Microsoft offers Oracle defectors up to 50 percent off SQL Server

SQL Server 2008 isn’t set to be released to manufacturing until the second quarter of next year. But Microsoft already is taking aim at Oracle with its forthcoming release.

Microsoft officials announced on September 19 that they have no plans to increase the price of SQL Server 2008 beyond what the company already charges for SQL Server 2005. Microsoft execs also announced that, starting today, customers who migrate from Oracle to SQL Server will get a 50 percent discount on the price of SQL Server Enterprise Edition or 25 percent off the price of Standard Edition. However, both discounts are available only when users sign up for Software Assurance, Microsoft’s annuity volume-licensing plan.

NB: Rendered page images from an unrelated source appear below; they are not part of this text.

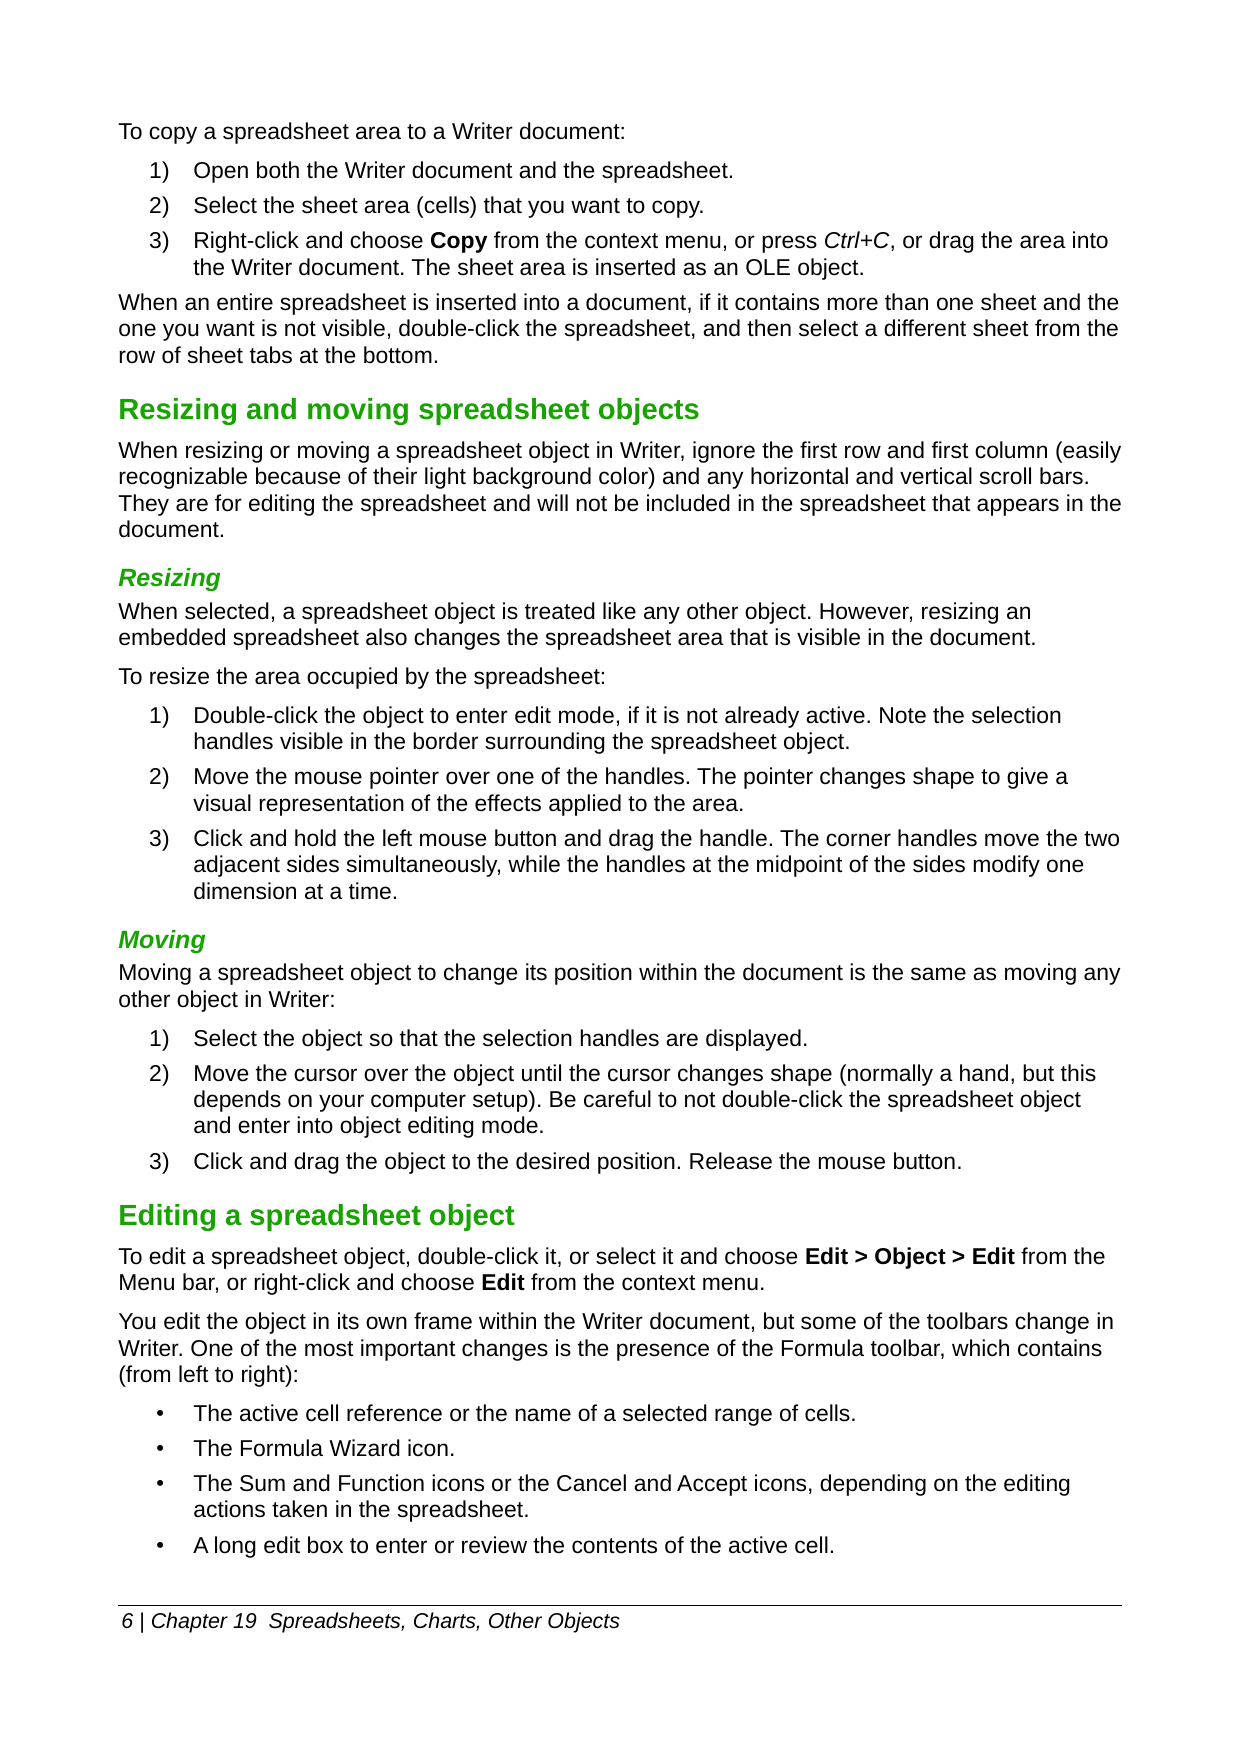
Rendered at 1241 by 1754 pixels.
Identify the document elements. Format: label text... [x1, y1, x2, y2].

list Open both the Writer document and the spreadsheet. [169, 157, 1122, 183]
list Move the mouse pointer over one of the handles. The pointer changes shape to give a visual representation of the effects applied to the area. [169, 763, 1122, 816]
list To resize the area occupied by the spreadsheet: [118, 663, 1122, 689]
text When an entire spreadsheet is inserted into a document, if it contains more than one sheet and the one you want is not visible, double-click the spreadsheet, and then select a different sheet from the row of sheet tabs at the bottom. [118, 289, 1122, 368]
list Click and hold the left mouse button and drag the handle. The corner handles move the two adjacent sides simultaneously, while the handles at the midpoint of the sides modify one dimension at a time. [169, 825, 1122, 904]
text To edit a spreadsheet object, double-click it, or select it and choose Edit > Object > Edit from the Menu bar, or right-click and choose Edit from the context menu. [118, 1243, 1122, 1296]
list To copy a spreadsheet area to a Writer document: [118, 118, 1122, 144]
list Right-click and choose Copy from the context menu, or press Ctrl+C, or drag the area into the Writer document. The sheet area is inserted as an OLE object. [169, 227, 1122, 280]
subtitle Resizing [118, 563, 1122, 592]
list A long edit box to enter or review the contents of the active cell. [156, 1532, 1122, 1558]
text You edit the object in its own frame within the Writer document, but some of the toolbars change in Writer. One of the most important changes is the presence of the Formula toolbar, which contains (from left to right): [118, 1308, 1122, 1387]
subtitle Editing a spreadsheet object [118, 1198, 1122, 1231]
list The Sum and Function icons or the Cancel and Accept icons, depending on the editing actions taken in the spreadsheet. [156, 1470, 1122, 1523]
list Select the sheet area (cells) that you want to copy. [169, 192, 1122, 218]
text When resizing or moving a spreadsheet object in Writer, ignore the first row and first column (easily recognizable because of their light background color) and any horizontal and vertical scroll bars. They are for editing the spreadsheet and will not be included in the spreadsheet that appears in the document. [118, 437, 1122, 542]
list Click and drag the object to the desired position. Release the mouse button. [169, 1148, 1122, 1174]
subtitle Resizing and moving spreadsheet objects [118, 392, 1122, 425]
list Moving a spreadsheet object to change its position within the document is the same as moving any other object in Writer: [118, 959, 1122, 1012]
text When selected, a spreadsheet object is treated like any other object. However, resizing an embedded spreadsheet also changes the spreadsheet area that is visible in the document. [118, 598, 1122, 650]
subtitle Moving [118, 924, 1122, 953]
list The active cell reference or the name of a selected range of cells. [156, 1400, 1122, 1426]
list The Formula Wizard icon. [156, 1435, 1122, 1461]
list Double-click the object to enter edit mode, if it is not already active. Note the selection handles visible in the border surrounding the spreadsheet object. [169, 702, 1122, 754]
list Select the object so that the selection handles are displayed. [169, 1024, 1122, 1051]
list Move the cursor over the object until the cursor changes shape (normally a hand, but this depends on your computer setup). Be careful to not double-click the spreadsheet object and enter into object editing mode. [169, 1060, 1122, 1139]
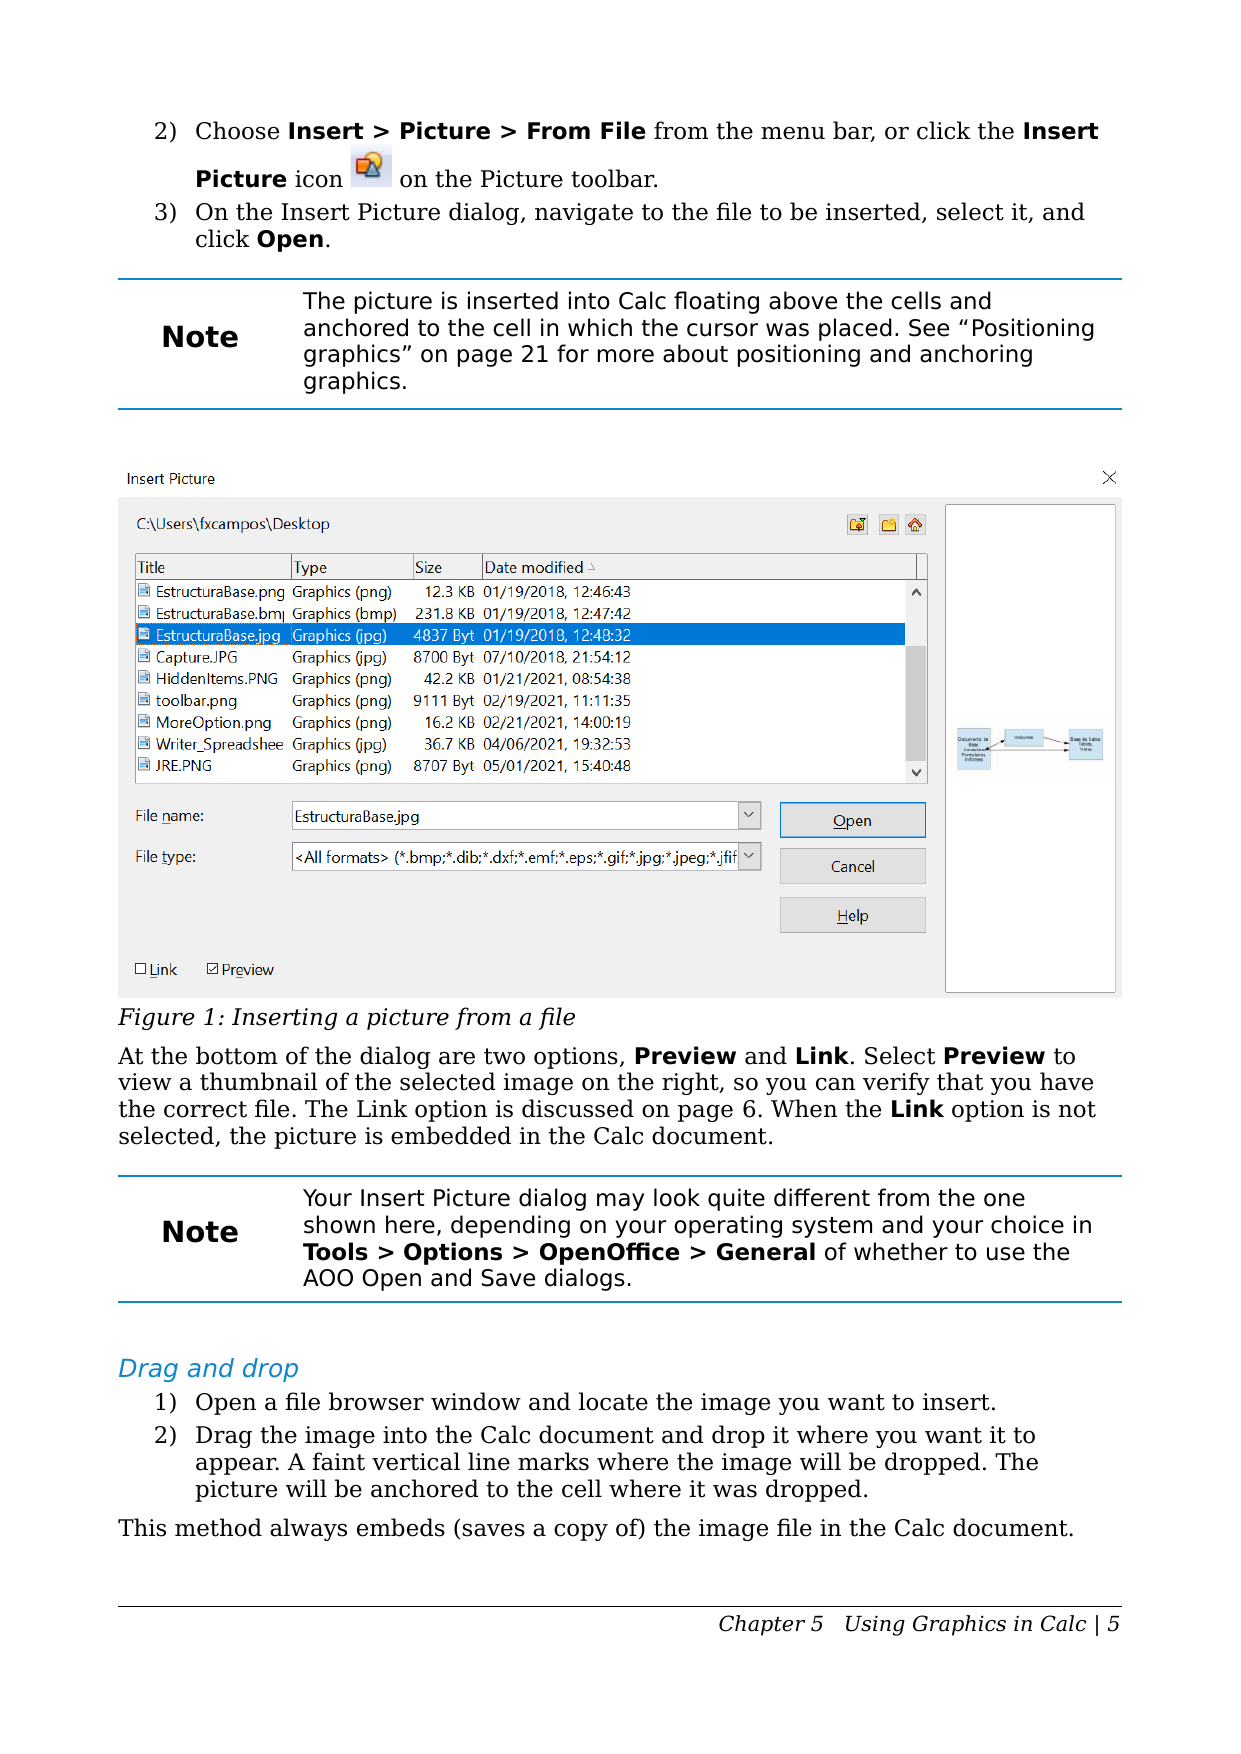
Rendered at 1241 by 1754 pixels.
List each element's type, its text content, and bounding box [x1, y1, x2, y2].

picture [118, 461, 1122, 998]
list Choose Insert > Picture > From File from the menu bar, or click the Insert Picture icon on the Picture toolbar. [177, 118, 1122, 193]
table_header Note [118, 280, 281, 408]
subtitle Drag and drop [118, 1354, 1122, 1383]
table_header Your Insert Picture dialog may look quite different from the one shown here, depending on your operating system and your choice in Tools > Options > OpenOffice > General of whether to use the AOO Open and Save dialogs. [281, 1177, 1122, 1301]
table_header Note [118, 1177, 281, 1301]
text At the bottom of the dialog are two options, Preview and Link. Select Preview to view a thumbnail of the selected image on the right, so you can verify that you have the correct file. The Link option is discussed on page 6. When the Link option is not selected, the picture is embedded in the Calc document. [118, 1043, 1122, 1149]
picture [350, 144, 392, 187]
list On the Insert Picture dialog, navigate to the file to be inserted, select it, and click Open. [177, 199, 1122, 252]
list Open a file browser window and locate the image you want to insert. [177, 1389, 1122, 1416]
text This method always embeds (saves a copy of) the image file in the Calc document. [118, 1515, 1122, 1542]
text Figure 1: Inserting a picture from a file [118, 1004, 1122, 1030]
list Drag the image into the Calc document and drop it where you want it to appear. A faint vertical line marks where the image will be dropped. The picture will be anchored to the cell where it was dropped. [177, 1422, 1122, 1502]
table_header The picture is inserted into Calc floating above the cells and anchored to the cell in which the cursor was placed. See “Positioning graphics” on page 21 for more about positioning and anchoring graphics. [281, 280, 1122, 408]
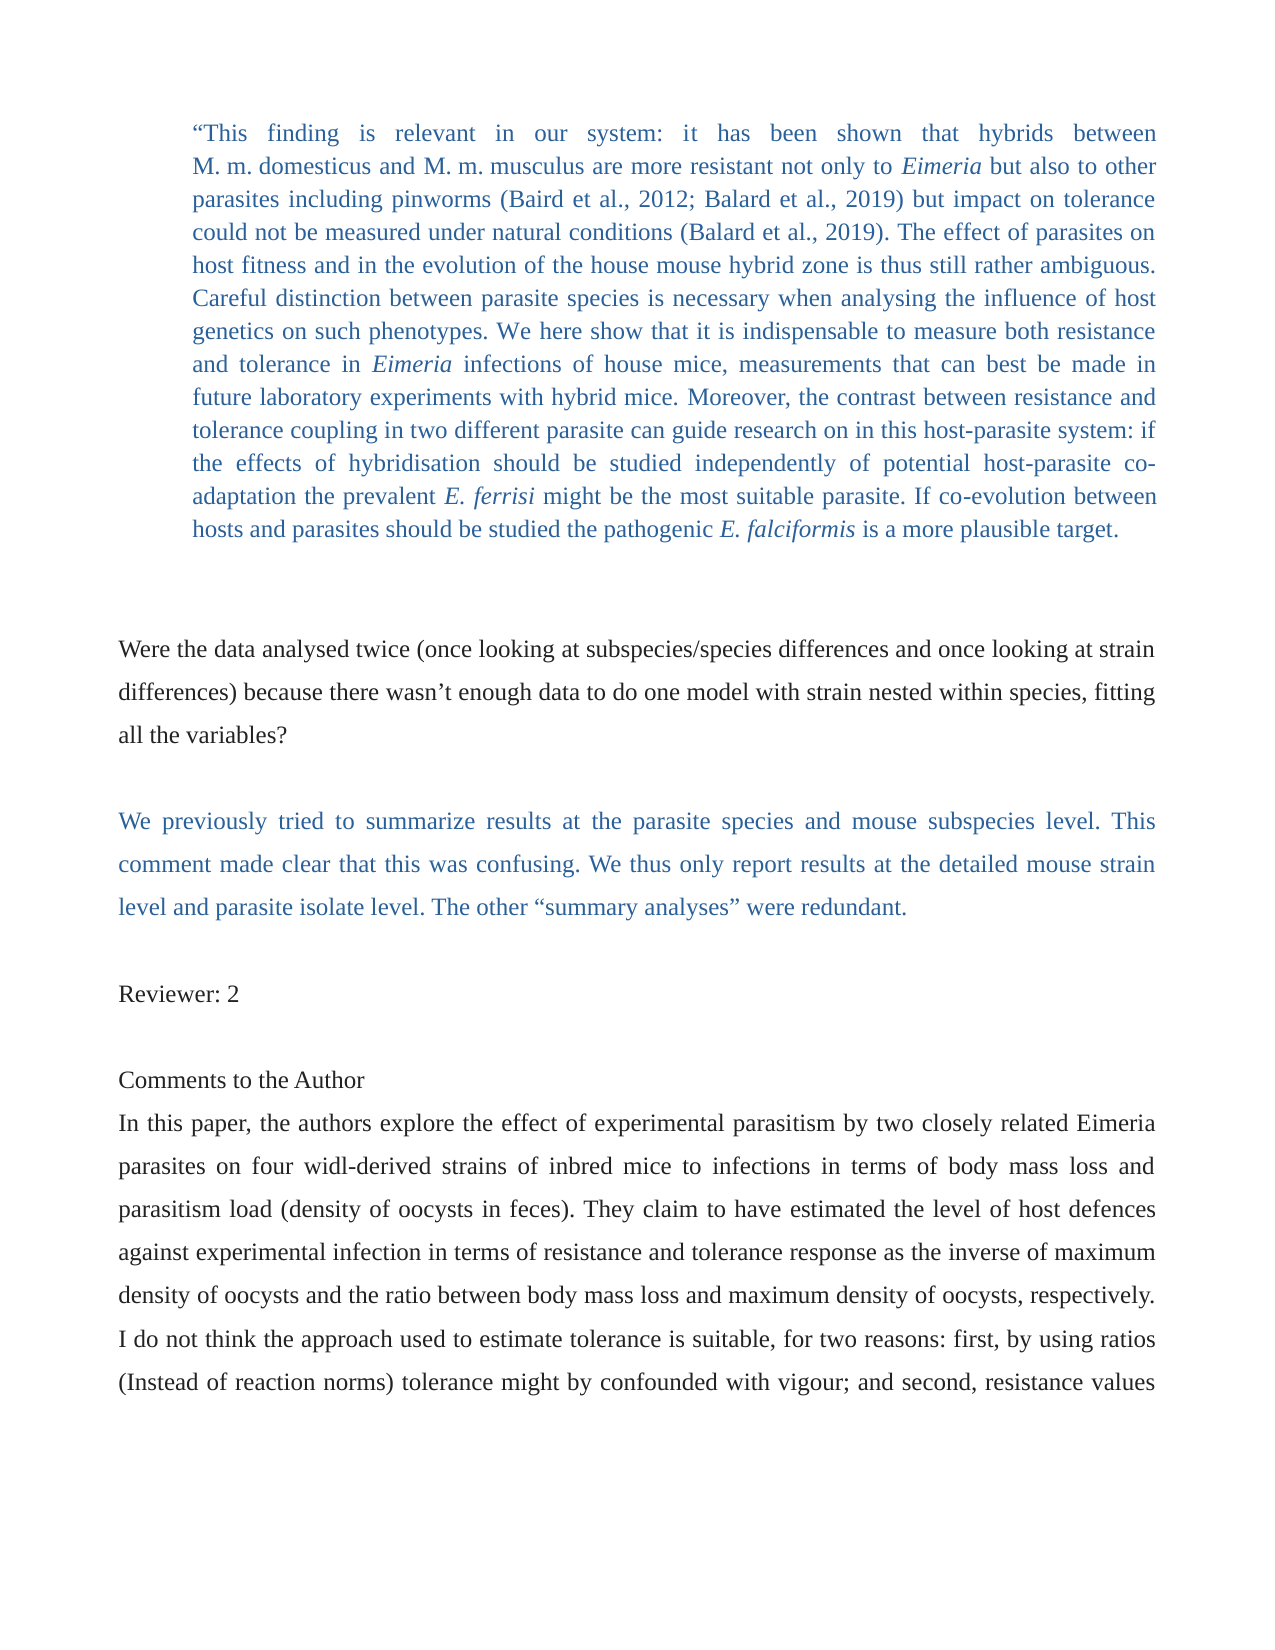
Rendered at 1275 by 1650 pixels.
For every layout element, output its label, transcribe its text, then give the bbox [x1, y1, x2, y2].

text Were the data analysed twice (once looking at subspecies/species differences and once looking at strain differences) because there wasn’t enough data to do one model with strain nested within species, fitting all the variables? [118, 591, 1157, 749]
text “This finding is relevant in our system: it has been shown that hybrids between M. m. domesticus and M. m. musculus are more resistant not only to Eimeria but also to other parasites including pinworms (Baird et al., 2012; Balard et al., 2019) but impact on tolerance could not be measured under natural conditions (Balard et al., 2019). The effect of parasites on host fitness and in the evolution of the house mouse hybrid zone is thus still rather ambiguous. Careful distinction between parasite species is necessary when analysing the influence of host genetics on such phenotypes. We here show that it is indispensable to measure both resistance and tolerance in Eimeria infections of house mice, measurements that can best be made in future laboratory experiments with hybrid mice. Moreover, the contrast between resistance and tolerance coupling in two different parasite can guide research on in this host-parasite system: if the effects of hybridisation should be studied independently of potential host-parasite co-adaptation the prevalent E. ferrisi might be the most suitable parasite. If co-evolution between hosts and parasites should be studied the pathogenic E. falciformis is a more plausible target. [192, 118, 1157, 543]
text Reviewer: 2 Comments to the Author In this paper, the authors explore the effect of experimental parasitism by two closely related Eimeria parasites on four widl-derived strains of inbred mice to infections in terms of body mass loss and parasitism load (density of oocysts in feces). They claim to have estimated the level of host defences against experimental infection in terms of resistance and tolerance response as the inverse of maximum density of oocysts and the ratio between body mass loss and maximum density of oocysts, respectively. I do not think the approach used to estimate tolerance is suitable, for two reasons: first, by using ratios (Instead of reaction norms) tolerance might by confounded with vigour; and second, resistance values [118, 936, 1157, 1396]
text We previously tried to summarize results at the parasite species and mouse subspecies level. This comment made clear that this was confusing. We thus only report results at the detailed mouse strain level and parasite isolate level. The other “summary analyses” were redundant. [118, 806, 1157, 921]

Microsoft made its SQL Server announcements at the Professional Association for SQL Server (PASS) Community Summit in Denver. More specifics on the Oracle pricing promotion will be provided on Microsoft’s SQL Server Migration page.

This past spring, Microsoft held a contest to entice developers to build Oracle-Office mash-ups. Microsoft also created earlier this year a new user consortium designed to work with joint Oracle-Microsoft customers.

In other database-related news, Microsoft also announced on September 19 that its Office PerformancePoint Server 2007 product will be released to manufacturing this week. PerformancePoint is Microsoft’s latest business-scorecarding application and a key component of its business-intelligence line-up. PerformancePoint provides users with monitoring, analysis and forecasting/budgeting functionality. PerformancePoint builds on top of SQL Server and uses Office as its user interface. PerformancePoint integrates with SQL Server Reporting Services, SharePoint Services and SharePoint Server, officials said. It costs $20,000 per server, plus $195 per Client Access License (CAL), and $30,000 per Internet connector.

Microsoft officials said more than 10,000 customers kicked PerformancePoint 2007’s tires as part of the Community Technology Preview (CTP) test process.

Officials declined to discuss how Microsoft plans to add a services component to PerformancePoint in the future. But earlier this year, Microsoft officials said that Microsoft is developing a managed business-intelligence bundle that will include Microsoft-hosted versions of SQL Server and PerformancePoint. Still no date so far on when Microsoft plans to make that hosted BI offering available, however.